[TRECHO SELECIONADO]
::::::::::

Contudo Dubar (1997) corrompe com esta visão, ao afirmar que:

é ao nascer que cada indivíduo inicia a sua construção identitária, processo este que se (re) constrói ao longo da vida, em função de tão variadas circunstâncias

41 como os espaços que habita, as interações que estabelece, os tempos de presença em diferentes situações, os papéis sociais que desempenha, entre muitos outros. (p.49)

Assim, a construção da identidade profissional docente, neste caso do educador de infância, está em constante processo de transformação pois ao longo do seu trajeto profissional a sua própria perspetiva profissional vai mudando, em função dos diferentes contextos educativos vivenciados e diversificados. Cada um é um agente ativo da sua construção identitária.

Esta construção não se esgota ou atinge o ápice ao término do percurso formativo seja ele inicial ou contínuo, esta se estende no dia a dia do trabalho do professor, em momentos de trocas de experiências, em cursos formativos, na continuidade da estada na profissão e durante todo o processo em que este profissional caminha pela profissão enquanto professor (Filho & Ghedin, 2018).

::::::::::

[TAREFAS]
• 1. Reescreva de forma mais breve o parágrafo do trecho sobre identidade profissional que começa com "Assim, a construção da identidade", mantendo os fatos principais.
• 2. Traduza para o inglês esta frase do trecho sobre identidade profissional: "Cada um é um agente ativo da sua construção identitária."
• 3. Transcreva literalmente do trecho sobre identidade profissional o segmento entre "41 como os espaços" e "sua construção identitária.", inclusive.
As linhas que vêm depois do trecho são um material à parte.

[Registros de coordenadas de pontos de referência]
::::::::::

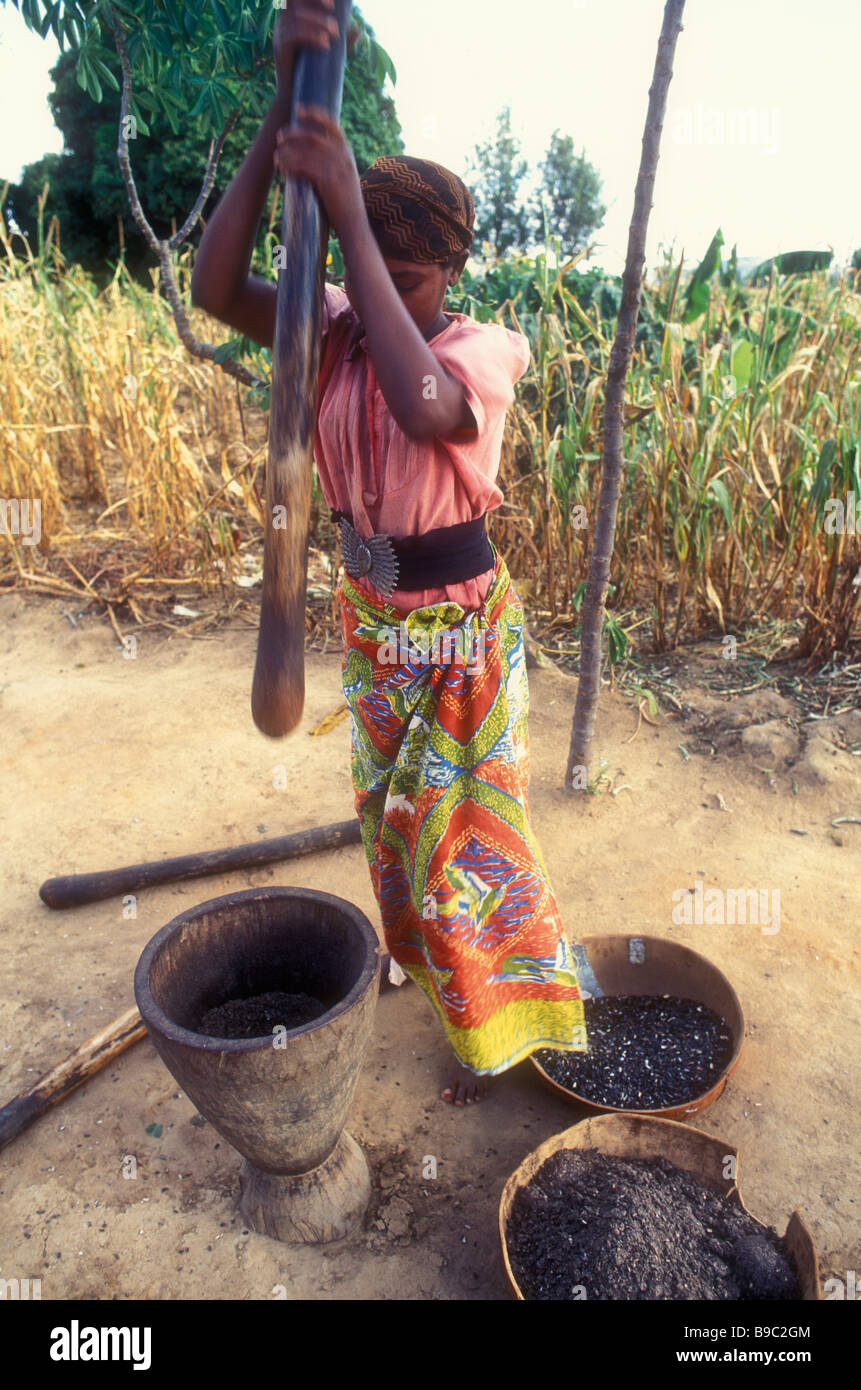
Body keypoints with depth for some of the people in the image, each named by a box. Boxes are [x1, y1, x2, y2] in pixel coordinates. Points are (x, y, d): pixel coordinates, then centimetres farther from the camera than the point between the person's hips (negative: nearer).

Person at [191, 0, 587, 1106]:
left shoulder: (480, 348, -16)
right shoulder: (337, 332, -4)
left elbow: (425, 409, -41)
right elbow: (214, 287, -21)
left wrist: (346, 205, -38)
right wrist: (284, 105, -29)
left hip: (460, 623, -5)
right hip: (371, 613, 6)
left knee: (459, 826, 6)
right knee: (387, 804, 23)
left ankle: (497, 1022, 31)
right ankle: (416, 950, 52)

::::::::::

[RESPOSTAS]
• 1. A identidade profissional do educador de infância está sempre em transformação, porque sua visão da profissão muda ao longo da trajetória conforme os diversos contextos educativos vividos. Cada um é agente ativo dessa construção.

• 2. Each one is an active agent in the construction of their own identity.

• 3.
41 como os espaços que habita, as interações que estabelece, os tempos de presença em diferentes situações, os papéis sociais que desempenha, entre muitos outros. (p.49)

Assim, a construção da identidade profissional docente, neste caso do educador de infância, está em constante processo de transformação pois ao longo do seu trajeto profissional a sua própria perspetiva profissional vai mudando, em função dos diferentes contextos educativos vivenciados e diversificados. Cada um é um agente ativo da sua construção identitária.